8 food lovers commented:

tweezle said...

Yummmy! I'll be right over for dinner :) GG - your article is fantastic, and really never thought of canning sweet potatoes. This is great, because we are planning on ordering sweet potato slips next spring for the garden. Hopefully we'll have enough to can. Thank you!

Paradis Family~ said...

I have been coming and reading lots of things on your site and learning to can.I have made Jam & jelly since lurking around your site.I wanted to say and I love your site.You are teaching me alot!

Maleesa(Paradis Family~)

Anonymous said...

I have a love hate relationship with your blog. I love to come here and see what you make, but I hate it that we can't taste all the yummy food you make...LOL

Garden Gnome said...

Hi tweezle :) You are quite welcome! Sweet potatoes not only can well but you can make sweet potato French fries, chips and they dry well too. I always mash some up and freeze in muffin tins for individual servings too. Good luck on growing them.

Garden Gnome said...

Hi Maleesa! Thanks for visiting my blogs. I'm pleased to hear you are learning to can. It can be a lot of fun. I'm happy to hear that you are enjoying my blog as well. I have a lot of fun taking pictures of the foods I cook then making the entries so it is always nice to hear others like my blog.

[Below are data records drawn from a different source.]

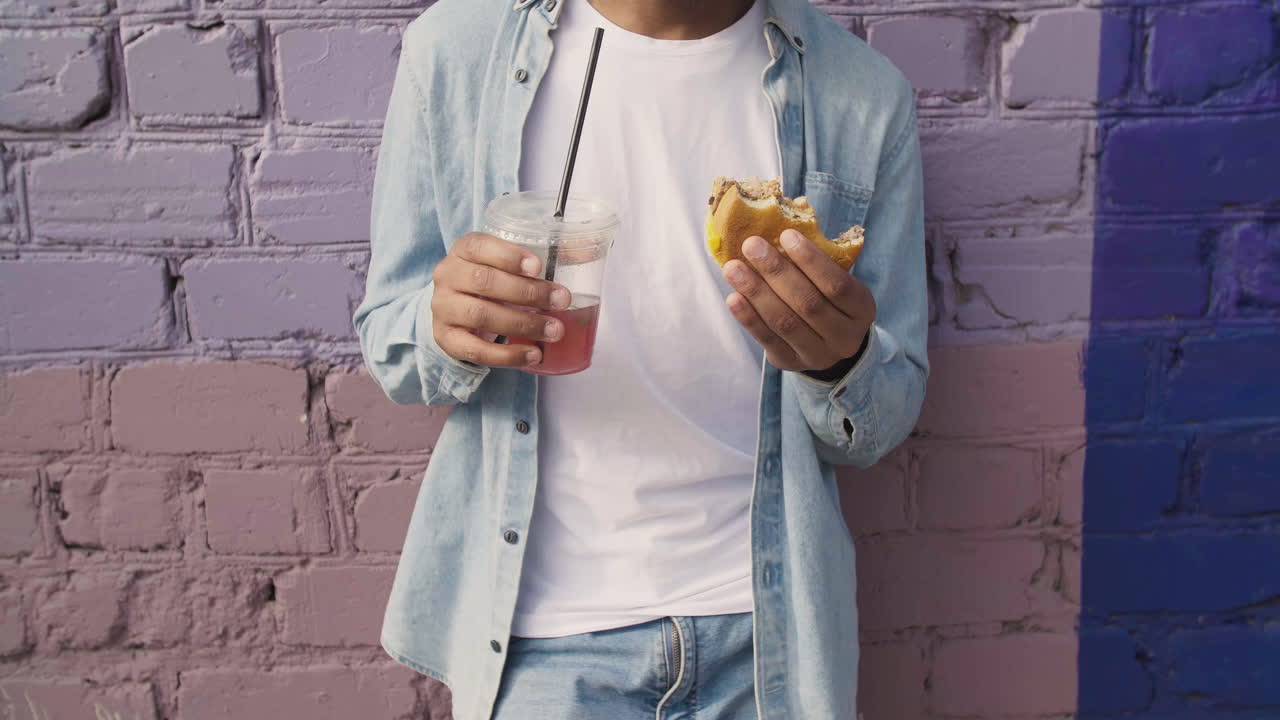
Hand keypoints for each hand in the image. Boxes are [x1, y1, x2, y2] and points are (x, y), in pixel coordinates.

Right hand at [430, 232, 570, 366]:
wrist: (455, 310)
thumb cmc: (490, 282)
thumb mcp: (506, 265)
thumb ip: (540, 259)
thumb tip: (584, 251)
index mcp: (463, 251)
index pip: (478, 246)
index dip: (508, 255)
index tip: (538, 266)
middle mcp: (448, 276)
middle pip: (484, 281)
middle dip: (527, 292)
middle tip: (561, 300)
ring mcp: (443, 309)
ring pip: (481, 315)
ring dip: (522, 324)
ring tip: (554, 330)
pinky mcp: (446, 339)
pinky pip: (475, 351)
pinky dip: (508, 355)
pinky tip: (533, 354)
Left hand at [722, 229, 875, 373]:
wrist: (830, 345)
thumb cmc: (829, 300)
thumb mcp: (836, 281)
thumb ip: (816, 258)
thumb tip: (787, 215)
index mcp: (861, 309)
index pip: (837, 284)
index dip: (811, 259)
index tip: (785, 235)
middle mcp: (844, 336)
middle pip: (808, 303)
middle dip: (776, 272)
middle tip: (751, 245)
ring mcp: (818, 354)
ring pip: (785, 322)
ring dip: (756, 292)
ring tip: (733, 268)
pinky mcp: (790, 363)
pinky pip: (767, 340)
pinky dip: (748, 318)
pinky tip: (733, 297)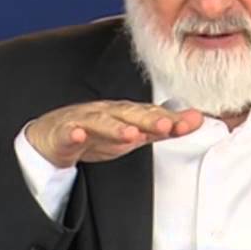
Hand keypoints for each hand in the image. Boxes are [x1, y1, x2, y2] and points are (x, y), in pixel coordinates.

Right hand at [25, 100, 203, 168]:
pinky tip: (81, 135)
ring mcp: (84, 120)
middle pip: (129, 114)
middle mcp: (107, 112)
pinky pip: (68, 132)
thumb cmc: (96, 134)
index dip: (170, 119)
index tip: (191, 123)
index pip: (151, 114)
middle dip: (148, 119)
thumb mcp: (133, 134)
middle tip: (166, 126)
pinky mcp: (63, 133)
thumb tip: (197, 120)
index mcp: (125, 113)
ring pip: (101, 122)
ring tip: (131, 134)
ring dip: (115, 127)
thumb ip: (163, 129)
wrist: (53, 137)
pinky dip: (74, 132)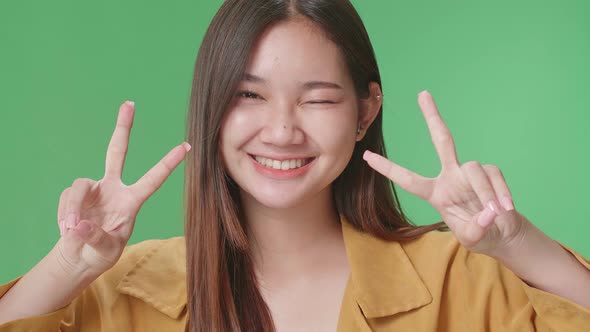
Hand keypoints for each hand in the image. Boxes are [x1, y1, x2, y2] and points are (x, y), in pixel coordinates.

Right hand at [54, 101, 190, 276]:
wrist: (79, 257)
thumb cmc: (101, 253)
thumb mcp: (106, 250)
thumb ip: (96, 238)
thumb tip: (80, 224)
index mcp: (132, 200)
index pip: (153, 179)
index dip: (169, 163)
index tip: (187, 146)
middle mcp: (113, 188)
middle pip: (117, 152)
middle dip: (123, 128)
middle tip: (129, 103)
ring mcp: (92, 189)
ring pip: (78, 186)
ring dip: (72, 208)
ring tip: (71, 230)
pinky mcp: (74, 195)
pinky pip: (66, 200)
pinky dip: (64, 217)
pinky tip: (68, 231)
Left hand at [363, 90, 527, 255]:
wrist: (502, 234)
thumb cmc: (478, 233)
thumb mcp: (471, 238)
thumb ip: (476, 228)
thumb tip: (490, 213)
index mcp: (434, 192)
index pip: (408, 179)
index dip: (388, 168)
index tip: (366, 155)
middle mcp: (450, 177)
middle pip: (442, 140)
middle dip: (433, 117)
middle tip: (422, 93)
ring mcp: (470, 173)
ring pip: (474, 169)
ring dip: (485, 192)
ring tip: (495, 213)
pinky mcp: (490, 173)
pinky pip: (494, 176)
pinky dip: (501, 192)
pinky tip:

Take care and happy canning!

Garden Gnome said...

Anonymous, if it is any consolation, my husband and kids who can be my worst critics get the full effect of all the yummy food. I've always thought that smell-o-vision would be a good invention.

Anonymous said...

Can you can mashed or pureed sweet potatoes? I freeze these but would like to can if that is an option. Thanks - you are the greatest!

S. Simmons

Garden Gnome said...

Anonymous, according to the USDA, sweet potatoes should be cubed for canning. You can puree or mash after opening the home canned jar.